Mathematically literate students will:

  • Recognize patterns, structures, and relationships within quantities, processes, and expressions, and across topics.
  • Use properties and operations to make sense of problems.
  • Use patterns, structures, multiple representations, and relationships to identify an effective and efficient solution path.
  • Decompose a complex problem into manageable parts.
  • Use patterns and repeated reasoning to solve complex problems.

To incorporate MAP 5 effectively in the classroom, teachers should encourage students to look for structure, not simply to apply a rule or structure given by the teacher. This means encouraging students to notice key features, such as identifying characteristics of shapes or noticing whether the order in which you add numbers changes the sum. Patterning activities also support attention to structure. Teachers can ask young children to identify the part of a pattern that repeats over and over and can ask older children to figure out a rule for predicting a new instance in a growing pattern or function table.

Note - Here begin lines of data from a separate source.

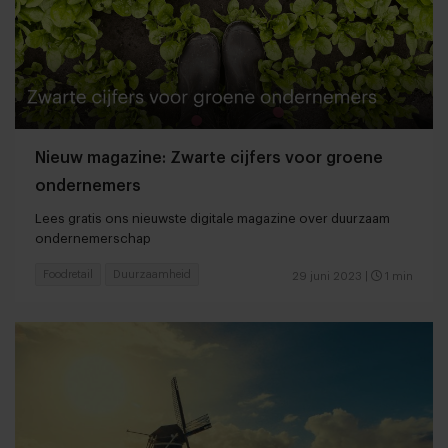
Nieuw magazine: Zwarte cijfers voor groene
ondernemers
Lees gratis ons nieuwste digitale magazine over duurzaam
ondernemerschap
Foodretail
Duurzaamheid
29 juni 2023
|
1 min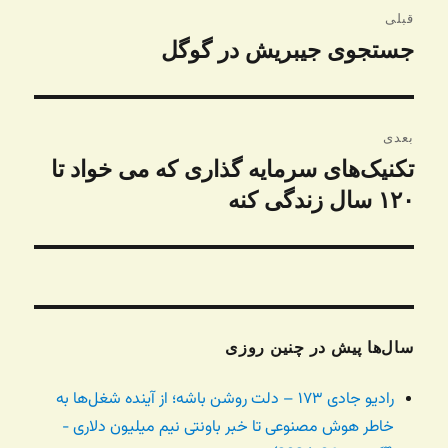
راهبری
قبلی
نوشته
جستجوی جیبریش در گوگل
نوشته
قبلی:
بعدی
تکنیک‌های سرمایه گذاری که می خواد تا
نوشته
بعدی:
۱۲۰ سال زندگی کنه
سال‌ها پیش در چنین روزی
رادیو جادی ۱۷۳ – دلت روشن باشه؛ از آینده شغل‌ها به
خاطر هوش مصنوعی تا خبر باونتی نیم میلیون دلاری -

As with MAP 3, teachers can foster perseverance in students by choosing tasks that are interesting and challenging, involving meaningful mathematics.


MAP 6: Develop the Ability to Make Conjectures, Model, and Generalize

Make predictions, conjectures, and draw conclusions throughout the problem-solving process based on patterns and the repeated structures in mathematics. Students will create, identify, and extend patterns as a strategy for solving and making sense of problems.

Mathematically literate students will:

  • Use recognition of repeated reasoning to help identify and understand procedural shortcuts.
  • Apply prior knowledge to independently model, understand, and represent real-world problems.
  • Identify repeated reasoning in calculations or processes to make generalizations.
  • Make predictions and conjectures based on observed patterns and repeated structures and continually evaluate the reasonableness of the intermediate results, comparing to the initial prediction/conjecture.
  • Identify, analyze, and draw conclusions about quantities using tools such as diagrams, two-way tables, graphs, flowcharts, and formulas.
  • Check to see if an answer makes sense within the context of a situation, improving/revising the model where needed.

To incorporate MAP 6 effectively in the classroom, teachers should present opportunities to reveal patterns and repetition in thinking, so students can make a generalization or identify a rule. They should help students connect new tasks to prior concepts to extend the learning of a mathematical concept. Additionally, teachers should ask for predictions about solutions at midpoints throughout the solution process.


MAP 7: Develop the Ability to Communicate Mathematically

Students will discuss, write, read, interpret, and translate ideas and concepts mathematically. As they progress, students’ ability to communicate mathematically will include increased use of mathematical language and terms and the analysis of mathematical definitions.

Mathematically literate students will:

  • Communicate their understanding precisely to others using proper mathematical language.
  • Use clear and precise definitions in discussion with others and in their own reasoning.
  • Calculate accurately and efficiently, and express answers to the appropriate degree of precision.
  • Accurately communicate the meaning of units and clearly and accurately label diagrams.

To incorporate MAP 7 effectively in the classroom, teachers should consistently model the use of precise mathematics language and symbols and expect their students to do the same. They should ask students to identify symbols, quantities, and units in a clear manner. Teachers should also set expectations as to how precise the solution needs to be and help students understand when estimates are appropriate for the situation.


What's the Big Idea?

It is important to embed these MAPs into lessons every day. Teachers should look for ways to integrate appropriate MAPs in authentic ways to deepen students’ understanding of the mathematics content standards. Ultimately, the goal should be to engage students in rich, high-level mathematical tasks that support the approaches, practices, and habits of mind which are called for within these standards.